The Golden Morning Breaks does indeed herald something new in Colleen’s world, although nothing as drastic as that title (actually from a piece by late 16th century lute player John Dowland) might lead today’s hip-hop-addled youth to suppose. Although her sonic manipulations on the first album were never predictable as such (despite frequent looping there was an uncertainty about them that made things both more interesting and more human), preparing to perform the compositions live exposed Shott afresh to the pleasures of performing and of learning new instruments, her listening repertoire broadening to take in viola de gamba, West African kora, and Indonesian folk and Gamelan. Though these influences may not be immediately obvious, this is partly because Shott has, for the moment at least, turned her back on sampling (“There’s no point in copying them because it would never be as good as the original”) and mainly because Colleen has never been about certain motifs, instruments or structures, but rather about the evocation of ambience, whether in minute, dusty detail or broad, luminous shades.

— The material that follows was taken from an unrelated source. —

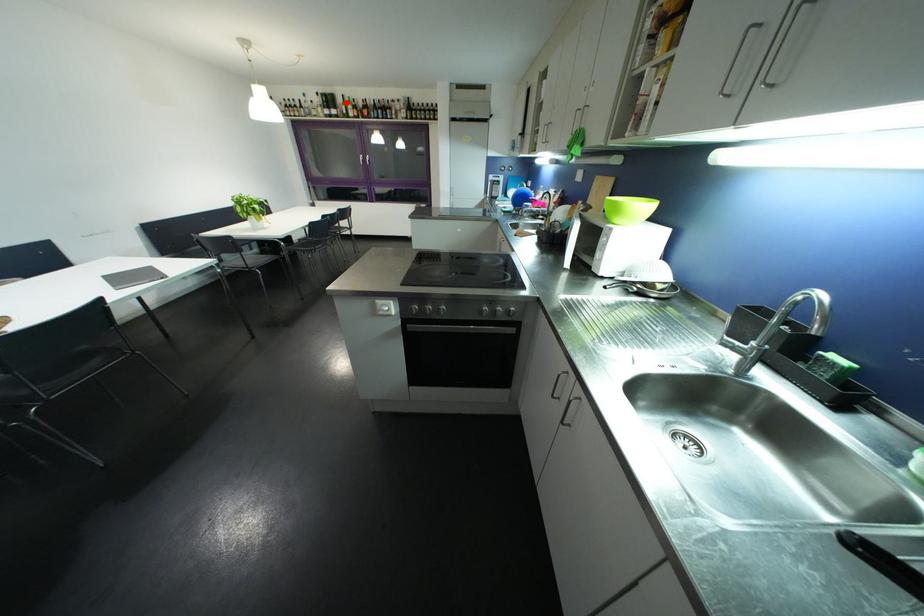
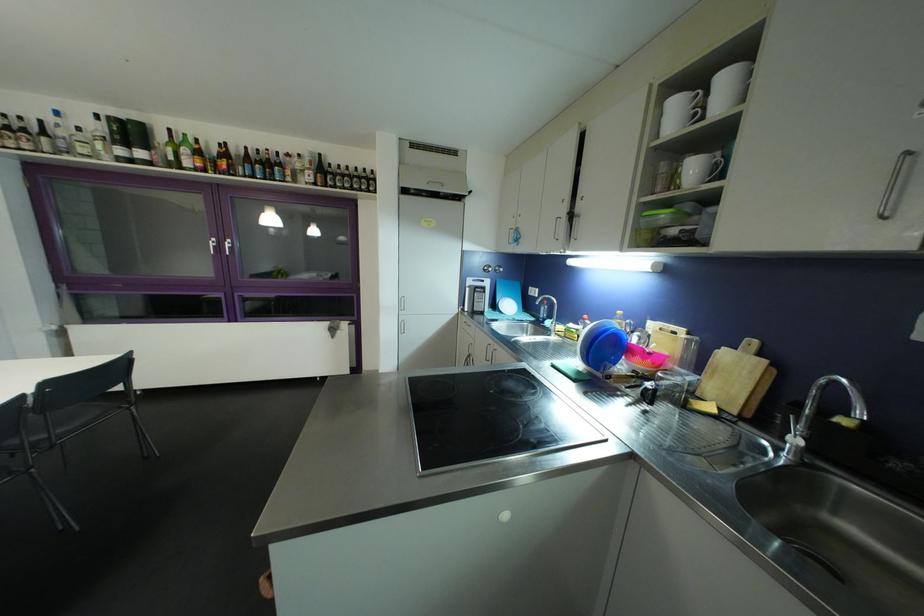
Question: I am providing you with two images of the same scene from different viewpoints. In image1, a red point is highlighted. Considering the same 3D point in image2, which of the following is correct?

Much abused journalistically, the term “diaphanous” has never been as apposite as it is here.
As a record, this album’s strengths and weaknesses coincide almost exactly with those of the form and hence will clash with the mood and sensibilities of the listener accordingly; which is to say that if listening to a track like “The Heart Harmonicon” — which might be described as akin to watching raindrops fall and bounce on this 19th century glass glockenspiel-precursor through a magnifying glass at sunrise — strikes you as twee and only momentarily diverting, then the music here is not for you. There are no hooks or rhythmics, and one could accuse a decent percentage of the record of being pretty, plonky aimlessness which, due to its stranger and more haunting qualities, cannot even be employed as soothing wallpaper.
What is required in order to reap the benefits of Colleen’s matchless but incredibly finely attuned talent is the time and willingness to immerse oneself (indeed, perhaps to inebriate oneself) in the romance of the gently lapsing moment, letting the faerie lights of Schott’s tones coalesce into tender swathes of a fragrant wonder both self-absorbed and drifting, content and enthralled within and of itself. Looking for stand-out tracks or even portions of them is completely beside the point; instead we have a constellation of gorgeous moments and the images they evoke: an old cuckoo clock floating beside a fireplace, slowly winding down; bubbles rising in vintage cider through the mist of an early sunset in autumn; warm river water lapping between your toes when you stand on a pebble beach during the last afternoon in spring; moonlight spreading across your pillow and into Shott’s silent elfin eyes as she watches over you, her blonde hair cushioned beneath your cheek…
Ye gods, someone bring me a fuckin’ Motörhead album whilst I still have some hardened hack dignity left.